Posted on: November 28, 2018, 11:22h. 

Last updated on: November 28, 2018, 11:22h.

Texas pastor Anthony Scott is firing back at media reports that claim about 100 gambling machines seized by police found at his Word of Life Church belong to the Houston congregation.

Texas gambling church slot machines
Pastor Anthony Scott says his Word of Life church in Texas has been wrongly portrayed in the media. (Image: Word of Life Church/Casino.org)

Firefighters were called to the Word of Life Church last week to put out a blaze. When they did, they discovered the gambling devices and alerted police. Scott says he leases the building located at 830 Turney Drive, and the area where the slot terminals were found is separate from the church.

The Harris County Sheriff’s Office said there’s only one address for the property. Law enforcement later said they did not find any money in the machines, which might mean there weren’t operational and therefore perhaps not illegal.

The way it was worded makes it seem as if it was Word of Life that is in fact having gambling or gaming machines going on and that has absolutely nothing to do with us,” Scott said in a Facebook video this week. “I have contacted the sheriff’s office. I have contacted Harris County police.

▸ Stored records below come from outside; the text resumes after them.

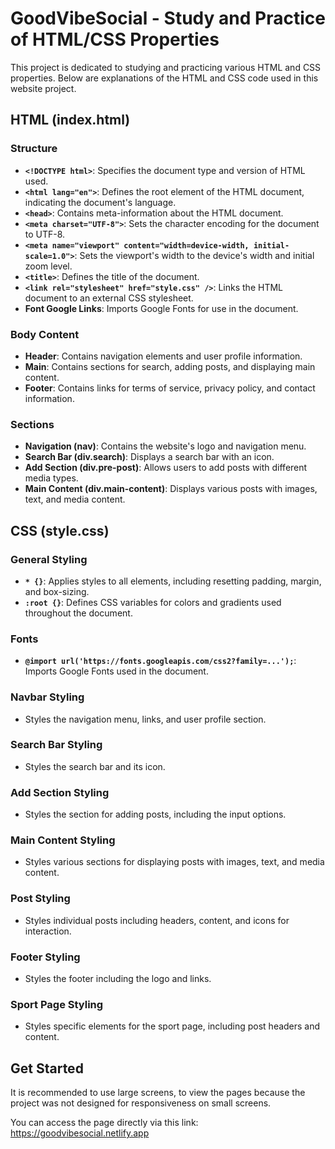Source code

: # GoodVibeSocial - Study and Practice of HTML/CSS Properties

This project is dedicated to studying and practicing various HTML and CSS properties. Below are explanations of the HTML and CSS code used in this website project.

## HTML (index.html)

### Structure
- **`<!DOCTYPE html>`**: Specifies the document type and version of HTML used.
- **`<html lang="en">`**: Defines the root element of the HTML document, indicating the document's language.
- **`<head>`**: Contains meta-information about the HTML document.
- **`<meta charset="UTF-8">`**: Sets the character encoding for the document to UTF-8.
- **`<meta name="viewport" content="width=device-width, initial-scale=1.0">`**: Sets the viewport's width to the device's width and initial zoom level.
- **`<title>`**: Defines the title of the document.
- **`<link rel="stylesheet" href="style.css" />`**: Links the HTML document to an external CSS stylesheet.
- **Font Google Links**: Imports Google Fonts for use in the document.

### Body Content
- **Header**: Contains navigation elements and user profile information.
- **Main**: Contains sections for search, adding posts, and displaying main content.
- **Footer**: Contains links for terms of service, privacy policy, and contact information.

### Sections
- **Navigation (nav)**: Contains the website's logo and navigation menu.
- **Search Bar (div.search)**: Displays a search bar with an icon.
- **Add Section (div.pre-post)**: Allows users to add posts with different media types.
- **Main Content (div.main-content)**: Displays various posts with images, text, and media content.

## CSS (style.css)

### General Styling
- **`* {}`**: Applies styles to all elements, including resetting padding, margin, and box-sizing.
- **`:root {}`**: Defines CSS variables for colors and gradients used throughout the document.

### Fonts
- **`@import url('https://fonts.googleapis.com/css2?family=...');`**: Imports Google Fonts used in the document.

### Navbar Styling
- Styles the navigation menu, links, and user profile section.

### Search Bar Styling
- Styles the search bar and its icon.

### Add Section Styling
- Styles the section for adding posts, including the input options.

### Main Content Styling
- Styles various sections for displaying posts with images, text, and media content.

### Post Styling
- Styles individual posts including headers, content, and icons for interaction.

### Footer Styling
- Styles the footer including the logo and links.

### Sport Page Styling
- Styles specific elements for the sport page, including post headers and content.


## Get Started

It is recommended to use large screens, to view the pages because the project was not designed for responsiveness on small screens.

You can access the page directly via this link: https://goodvibesocial.netlify.app
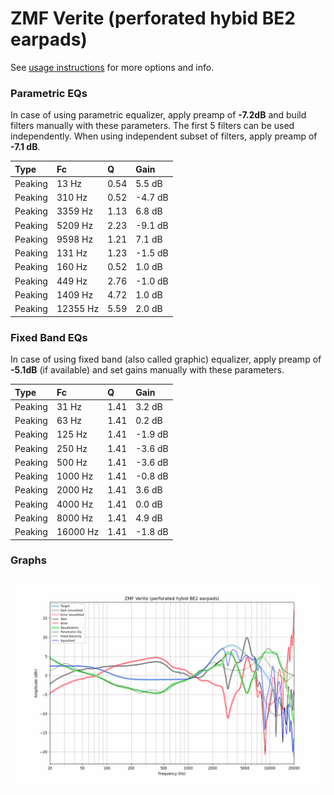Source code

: # ZMF Verite (perforated hybid BE2 earpads)
See [usage instructions](https://github.com/jaakkopasanen/AutoEq#usage) for more options and info.

### Parametric EQs
In case of using parametric equalizer, apply preamp of **-7.2dB** and build filters manually
with these parameters. The first 5 filters can be used independently.
When using independent subset of filters, apply preamp of **-7.1 dB**.

| Type    | Fc       |    Q | Gain    |
|:--------|:---------|:-----|:--------|
| Peaking | 13 Hz    | 0.54 | 5.5 dB  |
| Peaking | 310 Hz   | 0.52 | -4.7 dB |
| Peaking | 3359 Hz  | 1.13 | 6.8 dB  |
| Peaking | 5209 Hz  | 2.23 | -9.1 dB |
| Peaking | 9598 Hz  | 1.21 | 7.1 dB  |
| Peaking | 131 Hz   | 1.23 | -1.5 dB |
| Peaking | 160 Hz   | 0.52 | 1.0 dB  |
| Peaking | 449 Hz   | 2.76 | -1.0 dB |
| Peaking | 1409 Hz  | 4.72 | 1.0 dB  |
| Peaking | 12355 Hz | 5.59 | 2.0 dB  |

### Fixed Band EQs
In case of using fixed band (also called graphic) equalizer, apply preamp of **-5.1dB**
(if available) and set gains manually with these parameters.

| Type    | Fc       |    Q | Gain    |
|:--------|:---------|:-----|:--------|
| Peaking | 31 Hz    | 1.41 | 3.2 dB  |
| Peaking | 63 Hz    | 1.41 | 0.2 dB  |
| Peaking | 125 Hz   | 1.41 | -1.9 dB |
| Peaking | 250 Hz   | 1.41 | -3.6 dB |
| Peaking | 500 Hz   | 1.41 | -3.6 dB |
| Peaking | 1000 Hz  | 1.41 | -0.8 dB |
| Peaking | 2000 Hz  | 1.41 | 3.6 dB  |
| Peaking | 4000 Hz  | 1.41 | 0.0 dB  |
| Peaking | 8000 Hz  | 1.41 | 4.9 dB  |
| Peaking | 16000 Hz | 1.41 | -1.8 dB |

### Graphs
![](./ZMF%20Verite%20(perforated%20hybid%20BE2%20earpads).png)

I have contacted everybody.”

“We are not hiding, we are not running, because we are doing what the lord called us to do regardless what is being displayed in the media,” Scott concluded. Media headlines linked the church to the gambling operation. “Church Fire Leads to Discovery of Illegal Gambling Room,” Fox News reported.

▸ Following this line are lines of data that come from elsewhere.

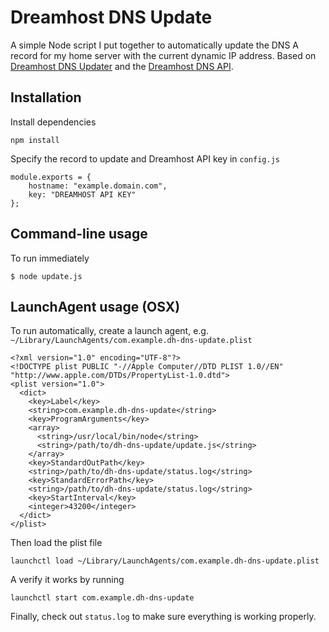 # Dreamhost DNS Update

A simple Node script I put together to automatically update the DNS A record for my home server with the current dynamic IP address. Based on [Dreamhost DNS Updater](https://github.com/nfriedly/node-dreamhost-dns-updater) and the [Dreamhost DNS API](http://wiki.dreamhost.com/API/Dns_commands).

## Installation

Install dependencies

    npm install

Specify the record to update and Dreamhost API key in `config.js`

    module.exports = {
    	hostname: "example.domain.com",
    	key: "DREAMHOST API KEY"
    };

## Command-line usage

To run immediately

    $ node update.js

## LaunchAgent usage (OSX)

To run automatically, create a launch agent, e.g. `~/Library/LaunchAgents/com.example.dh-dns-update.plist`

    <?xml version="1.0" encoding="UTF-8"?>
    <!DOCTYPE plist PUBLIC "-//Apple Computer//DTD PLIST 1.0//EN" "http://www.apple.com/DTDs/PropertyList-1.0.dtd">
    <plist version="1.0">
      <dict>
        <key>Label</key>
        <string>com.example.dh-dns-update</string>
        <key>ProgramArguments</key>
        <array>
          <string>/usr/local/bin/node</string>
          <string>/path/to/dh-dns-update/update.js</string>
        </array>
        <key>StandardOutPath</key>
        <string>/path/to/dh-dns-update/status.log</string>
        <key>StandardErrorPath</key>
        <string>/path/to/dh-dns-update/status.log</string>
        <key>StartInterval</key>
        <integer>43200</integer>
      </dict>
    </plist>

Then load the plist file

    launchctl load ~/Library/LaunchAgents/com.example.dh-dns-update.plist

A verify it works by running

    launchctl start com.example.dh-dns-update

Finally, check out `status.log` to make sure everything is working properly.
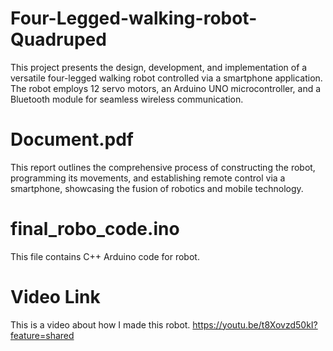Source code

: # Four-Legged-walking-robot-Quadruped
This project presents the design, development, and implementation of a versatile four-legged walking robot controlled via a smartphone application. The robot employs 12 servo motors, an Arduino UNO microcontroller, and a Bluetooth module for seamless wireless communication. 
# Document.pdf
This report outlines the comprehensive process of constructing the robot, programming its movements, and establishing remote control via a smartphone, showcasing the fusion of robotics and mobile technology. 
# final_robo_code.ino
This file contains C++ Arduino code for robot.
# Video Link
This is a video about how I made this robot.
https://youtu.be/t8Xovzd50kI?feature=shared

An aerial view on Google Maps shows two detached buildings in the rear of the church.

Holy Rollers

Innocent until proven guilty is the law of the land, but if Scott’s church was indeed running an illegal gambling operation, it wouldn’t be the first time a religious leader was sinfully mixed with the gaming industry.

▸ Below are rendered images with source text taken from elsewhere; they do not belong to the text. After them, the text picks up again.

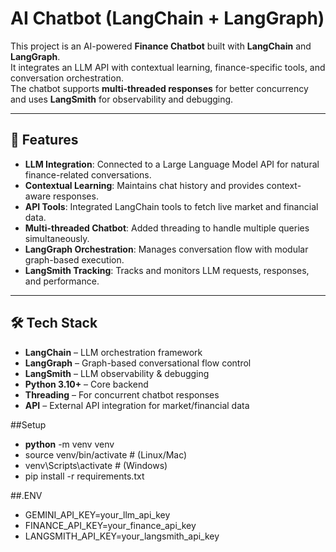 # AI Chatbot (LangChain + LangGraph)

This project is an AI-powered **Finance Chatbot** built with **LangChain** and **LangGraph**.  
It integrates an LLM API with contextual learning, finance-specific tools, and conversation orchestration.  
The chatbot supports **multi-threaded responses** for better concurrency and uses **LangSmith** for observability and debugging.  

---

## 🚀 Features
- **LLM Integration**: Connected to a Large Language Model API for natural finance-related conversations.  
- **Contextual Learning**: Maintains chat history and provides context-aware responses.  
- **API Tools**: Integrated LangChain tools to fetch live market and financial data.  
- **Multi-threaded Chatbot**: Added threading to handle multiple queries simultaneously.  
- **LangGraph Orchestration**: Manages conversation flow with modular graph-based execution.  
- **LangSmith Tracking**: Tracks and monitors LLM requests, responses, and performance.  

---

## 🛠️ Tech Stack
- **LangChain** – LLM orchestration framework  
- **LangGraph** – Graph-based conversational flow control  
- **LangSmith** – LLM observability & debugging  
- **Python 3.10+** – Core backend  
- **Threading** – For concurrent chatbot responses  
- **API** – External API integration for market/financial data  

##Setup
- **python** -m venv venv
- source venv/bin/activate   # (Linux/Mac)
- venv\Scripts\activate      # (Windows)
- pip install -r requirements.txt

##.ENV
- GEMINI_API_KEY=your_llm_api_key
- FINANCE_API_KEY=your_finance_api_key
- LANGSMITH_API_KEY=your_langsmith_api_key
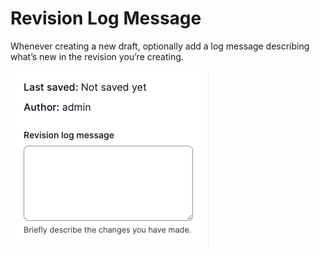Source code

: # Revision Log Message

Whenever creating a new draft, optionally add a log message describing what’s new in the revision you’re creating.

![](<../../.gitbook/assets/Screen Shot 2023-05-24 at 12.31.15 PM.png>)
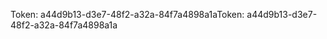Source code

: <span data-ttu-id="4746c-101">Token: a44d9b13-d3e7-48f2-a32a-84f7a4898a1a</span><span class="sxs-lookup"><span data-stu-id="4746c-101">Token: a44d9b13-d3e7-48f2-a32a-84f7a4898a1a</span></span>
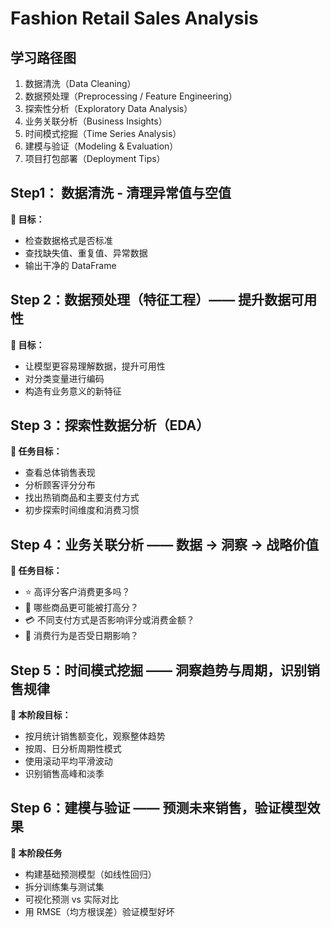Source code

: # Fashion Retail Sales Analysis

## 学习路径图

1. 数据清洗（Data Cleaning）
2. 数据预处理（Preprocessing / Feature Engineering）
3. 探索性分析（Exploratory Data Analysis）
4. 业务关联分析（Business Insights）
5. 时间模式挖掘（Time Series Analysis）
6. 建模与验证（Modeling & Evaluation）
7. 项目打包部署（Deployment Tips）

## Step1： 数据清洗 - 清理异常值与空值

**🎯 目标：**

- 检查数据格式是否标准
- 查找缺失值、重复值、异常数据
- 输出干净的 DataFrame

## Step 2：数据预处理（特征工程）—— 提升数据可用性

**🎯 目标：**

- 让模型更容易理解数据，提升可用性
- 对分类变量进行编码
- 构造有业务意义的新特征

## Step 3：探索性数据分析（EDA）

**🧭 任务目标：**

- 查看总体销售表现
- 分析顾客评分分布
- 找出热销商品和主要支付方式
- 初步探索时间维度和消费习惯

## Step 4：业务关联分析 —— 数据 → 洞察 → 战略价值

**🧭 任务目标：**

- ⭐ 高评分客户消费更多吗？
- 👕 哪些商品更可能被打高分？
- 💳 不同支付方式是否影响评分或消费金额？
- 📅 消费行为是否受日期影响？

## Step 5：时间模式挖掘 —— 洞察趋势与周期，识别销售规律

**🧭 本阶段目标：**

- 按月统计销售额变化，观察整体趋势
- 按周、日分析周期性模式
- 使用滚动平均平滑波动
- 识别销售高峰和淡季

## Step 6：建模与验证 —— 预测未来销售，验证模型效果

**🧭 本阶段任务**

- 构建基础预测模型（如线性回归）
- 拆分训练集与测试集
- 可视化预测 vs 实际对比
- 用 RMSE（均方根误差）验证模型好坏
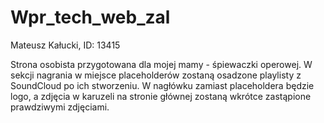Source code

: # Wpr_tech_web_zal

Mateusz Kałucki,
ID: 13415

Strona osobista przygotowana dla mojej mamy - śpiewaczki operowej. W sekcji nagrania w miejsce placeholderów zostaną osadzone playlisty z SoundCloud po ich stworzeniu. W nagłówku zamiast placeholdera będzie logo, a zdjęcia w karuzeli na stronie głównej zostaną wkrótce zastąpione prawdziwymi zdjęciami.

In 2016, a Canadian priest admitted to pocketing $386,000 in money that was donated to assist Iraqi refugees. Father Amer Saka said he used the money to fuel his gambling addiction.

In January, Catholic Monsignor William Dombrow was sentenced to eight months in prison for stealing $535,000 from the Philadelphia Archdiocese to cover his gambling escapades. The 78-year-old admitted to the crime, and told the court that he can only “trust god with all of this.”

And a case that is still ongoing, Las Vegas pastor Gregory Bolusan was arrested in 2017 and charged with robbing the M Resort using a fake gun three times. Police say his collective haul was $63,000. He hasn’t provided a motive for the alleged thefts.

Word of Life Reviews

Internet users have quickly left an assortment of reviews of Scott’s house of worship. And most are quick to judge that the gambling devices indeed belong to Word of Life.

Online reviews include, “Didn’t have much luck with the slots tonight.” “Don’t gamble with your salvation.” “I gambled my soul away.” “Nice not hearing the ringing slot noises but a wonderful choir. Good rewards program, too.”

However, others retorted with links to the pastor denouncing the gaming machines.

In an official statement, Word of Life said, “Without any investigation and/or questioning, our church was attacked and accused of running a gambling business. The heinous and hurtful attack on our church is unwarranted and unfounded. Yet, we remain unphased … knowing the truth will prevail. Come see us anytime.”